The Democratic House leadership has announced plans to ram through a bill to stack the deck in favor of statehood for Puerto Rico. Amazingly enough, several ordinarily sensible conservatives, including House Republican Conference Chairman Mike Pence, are poised to help them. The collaborators ought to reconsider. Arguments in favor of political self-determination may seem reasonable, but the bill in question actually tramples self-determination in favor of an underhanded political power grab.
The single worst part of H.R. 2499, dubbed the Puerto Rico Democracy Act, is that it would allow former Puerto Ricans to vote in a pro-statehood advisory referendum even if those former residents are already registered voters in a U.S. state. Instead of voting “early and often,” this might be called the “vote here, there and everywhere” stratagem.
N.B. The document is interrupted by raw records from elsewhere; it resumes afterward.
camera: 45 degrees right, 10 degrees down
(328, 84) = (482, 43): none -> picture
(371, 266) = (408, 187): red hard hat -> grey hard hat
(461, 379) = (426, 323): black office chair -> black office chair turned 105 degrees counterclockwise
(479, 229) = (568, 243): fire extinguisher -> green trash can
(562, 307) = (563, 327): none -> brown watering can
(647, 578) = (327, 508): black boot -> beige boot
It is fundamentally undemocratic at its core.
At its root, the bill is deliberately designed to unfairly make it harder for Puerto Rico to keep its current status as a territory with special benefits rather than as a state. It does so by setting up a complicated two-step voting process that helps proponents of all other options - statehood, full independence or some sort of weird hybrid - gang up against the option of remaining as a territory. Several previous referenda have shown that the option of remaining a territory is the first choice of a plurality of Puerto Rico’s residents, but this system effectively would take that first choice off the table.
There also is the problem that Puerto Rico is a predominantly Spanish-speaking land. No other state has ever joined the union without having English as its only official language.
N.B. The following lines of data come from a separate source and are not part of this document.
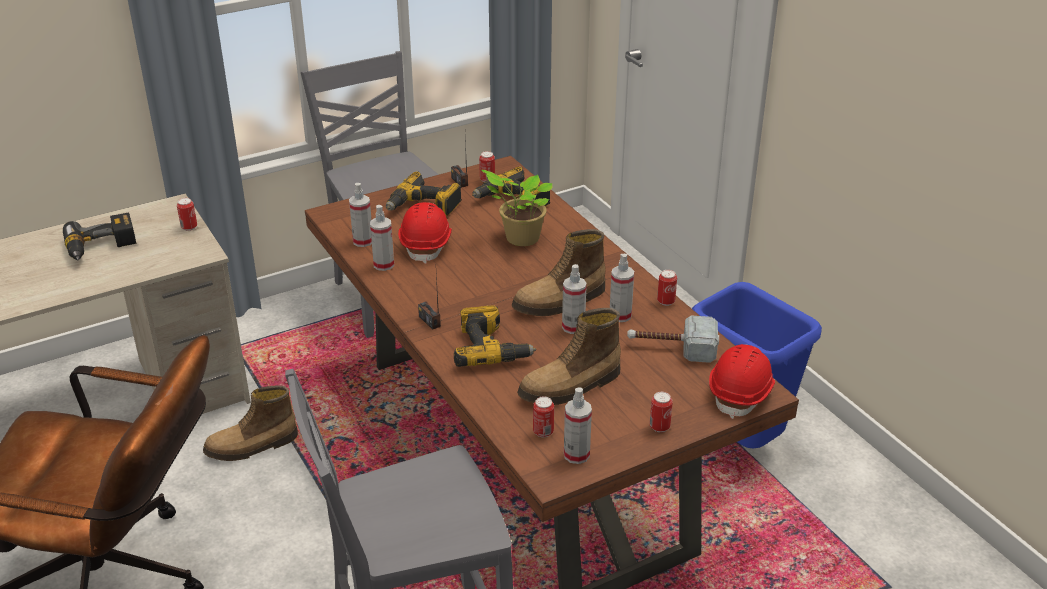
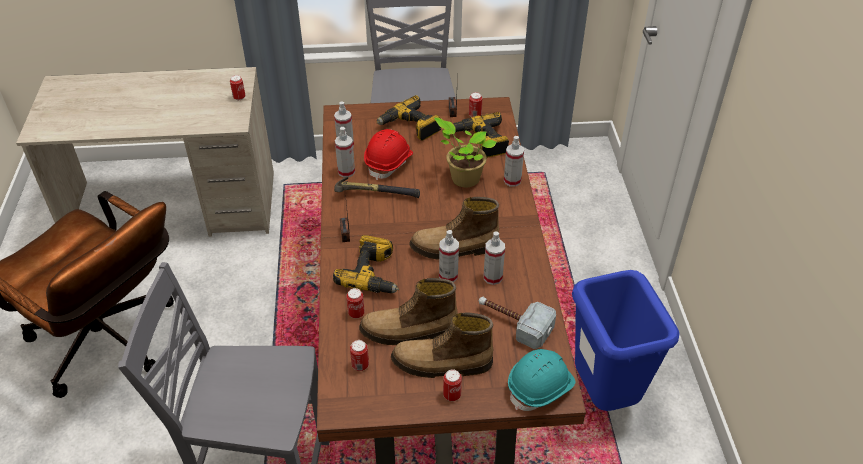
camera: 25 degrees right, 10 degrees up
(101, 248) = (173, 98): power drill -> none
(252, 447) = (250, 269): boot -> boot (441, 364)
(433, 276) = (375, 193): none -> hammer
(576, 455) = (371, 396): spray bottle -> spray bottle (512, 181)
(666, 302) = (539, 276): can -> can (356, 313)
(741, 393) = (541, 388): red hard hat -> turquoise hard hat

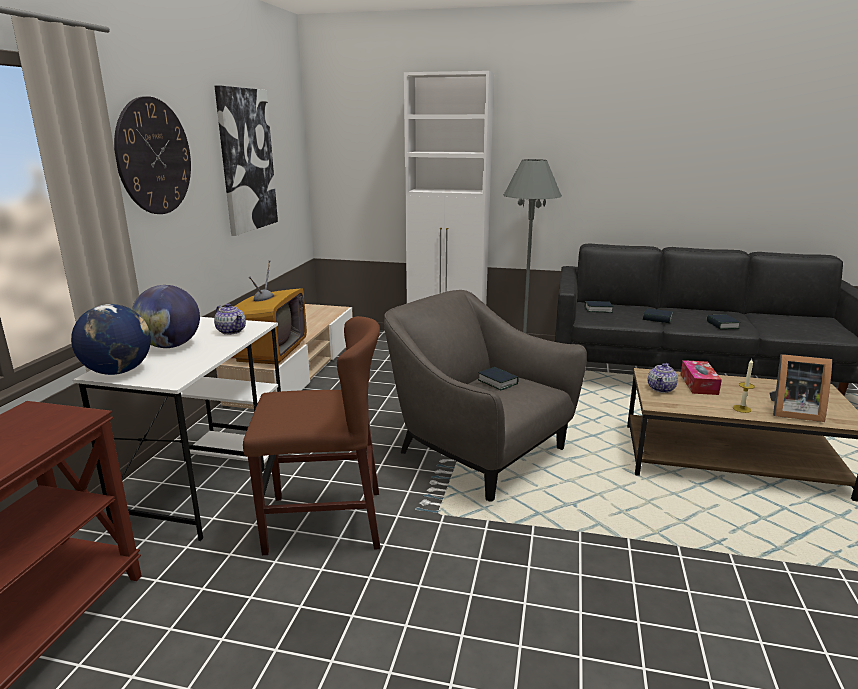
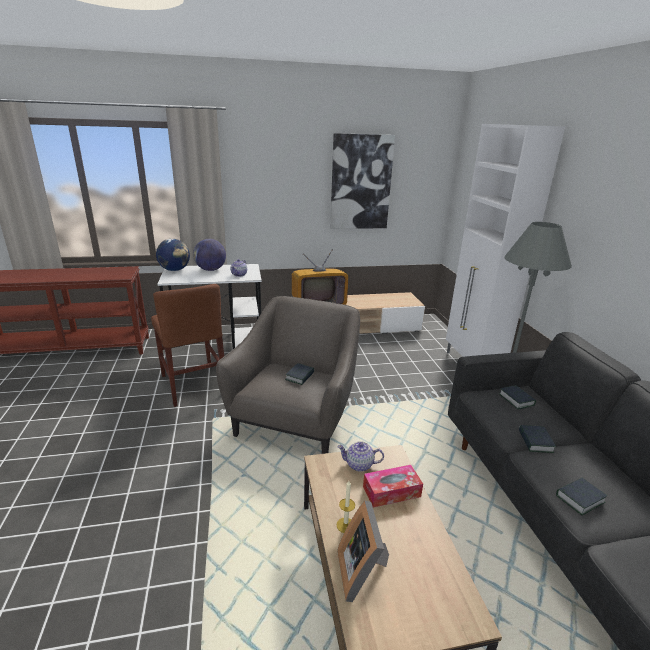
camera: 65 degrees right, 5 degrees up
(154, 156) = (265, 174): wall clock -> none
Some, like Mr. Pence, might see a move toward statehood from the standpoint of a Jack Kemp-like outreach to people trying to grab the American dream. However, the late Republican leader himself surely would be turned off by the underhanded features of this legislation. He also surely would listen to his fellow New York representatives of Puerto Rican descent, both Democrats, who oppose this horrible bill. Rep. Nydia M. Velazquez and Rep. Luis V. Gutierrez, Illinois Democrat, all have objected to various aspects of the proposal.*
Ms. Velazquez, who favors a constitutional convention in the territory to decide how to approach the issue, testified before a House committee last summer on the bill. “The process promoted by those bills,” she said, “has been perceived to be skewed in one form or another. It is now time to break this cycle.”
There is no good reason for any member of Congress to support such a skewed process.
* Correction: Contrary to an earlier version of the editorial, Rep. Jose E. Serrano (D-NY) is a supporter and co-sponsor of H.R. 2499, the Puerto Rico Democracy Act.